Not bad for a couple who in late 2004 were working toward degrees at UW-Whitewater: he in elementary education, she in business.


He was working at a convenience store in Edgerton, and she was working at a hotel in Stoughton. They were sharing an apartment with other people and were ready for a change.


“We wanted a place of our own—no roommates—so we did this spread sheet presentation for her dad about how we were going to run his traveling archery school for $8 an hour apiece,” McGovern said.


That was all well and good until Rinehart offered them the management of the business in 2005.


The company’s hallmark is the self-healing foam and locking inserts it uses in its 70 or so 3-D targets.


When the McGoverns took over, Rinehart Targets was selling factory-direct to archery clubs.


“That was all we did, but it limited us and didn’t present a lot of growth opportunities,” McGovern said.


So the company targeted the backyard market and the retailers across the country that serve it.
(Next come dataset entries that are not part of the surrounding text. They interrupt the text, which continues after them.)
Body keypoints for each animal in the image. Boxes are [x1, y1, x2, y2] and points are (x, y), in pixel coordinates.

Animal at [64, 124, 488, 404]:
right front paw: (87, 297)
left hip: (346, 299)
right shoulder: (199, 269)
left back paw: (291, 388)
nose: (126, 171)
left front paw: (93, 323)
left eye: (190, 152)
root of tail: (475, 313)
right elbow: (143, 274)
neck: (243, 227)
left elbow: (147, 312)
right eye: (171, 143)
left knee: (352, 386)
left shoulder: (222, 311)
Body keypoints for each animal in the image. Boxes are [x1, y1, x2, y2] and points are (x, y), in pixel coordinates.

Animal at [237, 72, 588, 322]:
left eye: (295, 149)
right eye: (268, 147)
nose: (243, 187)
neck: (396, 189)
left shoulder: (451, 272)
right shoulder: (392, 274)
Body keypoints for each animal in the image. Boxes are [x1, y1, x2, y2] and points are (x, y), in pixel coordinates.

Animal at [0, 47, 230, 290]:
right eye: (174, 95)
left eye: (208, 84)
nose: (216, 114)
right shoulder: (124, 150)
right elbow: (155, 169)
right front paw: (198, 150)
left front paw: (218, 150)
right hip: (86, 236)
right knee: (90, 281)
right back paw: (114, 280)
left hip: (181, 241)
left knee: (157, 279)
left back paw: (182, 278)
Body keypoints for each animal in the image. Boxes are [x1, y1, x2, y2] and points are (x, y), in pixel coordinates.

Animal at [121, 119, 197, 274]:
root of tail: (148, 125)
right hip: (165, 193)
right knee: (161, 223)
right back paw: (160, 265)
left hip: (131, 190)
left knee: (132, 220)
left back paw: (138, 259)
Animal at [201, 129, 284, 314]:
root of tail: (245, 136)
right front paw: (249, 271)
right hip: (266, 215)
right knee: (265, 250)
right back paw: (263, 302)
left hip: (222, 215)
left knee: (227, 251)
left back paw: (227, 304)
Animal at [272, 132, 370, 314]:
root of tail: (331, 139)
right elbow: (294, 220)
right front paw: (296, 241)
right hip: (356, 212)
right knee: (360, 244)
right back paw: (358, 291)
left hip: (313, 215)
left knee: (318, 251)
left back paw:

Through a series of fits and starts, the company finally found successful sales, production and distribution models to serve big box retailers and small independent stores across the country.


About 45 percent of the company’s business is now on the retail side. Major national accounts include Bass Pro, Gander Mountain, Cabela’s, Dick’s Sporting Goods and Academy Sports.


Rinehart also has independent sales reps across the country who sell to smaller stores. Locally, the true-to-life targets are sold at Hunt-n-Gear in Milton.


In 2008, Rinehart exhausted its lease on Jackson Street and bought a 17,000-square-foot facility on Beloit Avenue. In accepting a 10-year, $125,000 forgivable loan from the city, the company agreed to employ at least 13 people and create five positions by the end of this year.


The company, still owned by John Rinehart, now has 23 employees and two production shifts.


The increase in retail business is forcing the McGoverns to modify the building’s layout. Serving several national retailers requires different production and shipping methods.


“This building is working out great,” McGovern said. “But our issue is really with storage.


“We expect continued growth because we’ve only scratched the surface of what the market can hold.”


Field & Stream magazine recently tabbed Rinehart’s RhinoBlock Target as “Best of the Best” among new hunting products. Forty-seven Field & Stream testers in 11 states and providences evaluated more than 250 pieces of sporting gear to make the awards.


The RhinoBlock was one of only four winners in the archery category and the only archery target to win the award.


“The thing about our product is the material,” McGovern said. “Ours is second to none and makes this company what it is.”


McGovern is uncertain about finishing his degree work. He’s 32 credits short of one degree and 33 away from another.


“Even with everything that was going on with this business, Barbara was able to graduate in December 2008,” McGovern said. “What she was able to do was incredible, but that’s the way she is.


“No matter what I dream up, Barbara is the one that makes it happen.”